State the number of lines in the records underneath where the word "plików" turns up, and say nothing else.

| Items from a data source |

◆ ◆ ◆ ◆ ◆

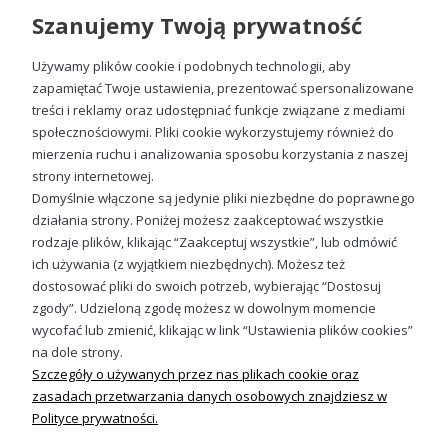
Szanujemy Twoją prywatność
Używamy plików cookie i podobnych technologii, aby
zapamiętać Twoje ustawienia, prezentować spersonalizowane
treści i reklamy oraz udostępniać funkcje związane z mediami
społecznościowymi. Pliki cookie wykorzystujemy również do
Masz nie zesraj się Męska bluza
mierzenia ruchu i analizowania sposobu korzystania z naszej
89,88 zł
strony internetowej.
Domyślnie włączone są jedynie pliki niezbędne do poprawnego
działania strony. Poniżej możesz zaakceptować wszystkie
rodzaje plików, klikając “Zaakceptuj wszystkie”, lub odmówić
ich używania (z wyjątkiem niezbędnych). Możesz też
Sprawdź nasze social media
dostosować pliki do swoich potrzeb, wybierając “Dostosuj
zgody”. Udzieloną zgodę możesz w dowolnym momencie
wycofać lub zmienić, klikając w link “Ustawienia plików cookies”
na dole strony.
Szczegóły o używanych przez nas plikach cookie oraz
zasadach przetwarzania danych osobowych znajdziesz w
Polityce prywatności.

◆ ◆ ◆ ◆ ◆

| Answer to this task |
3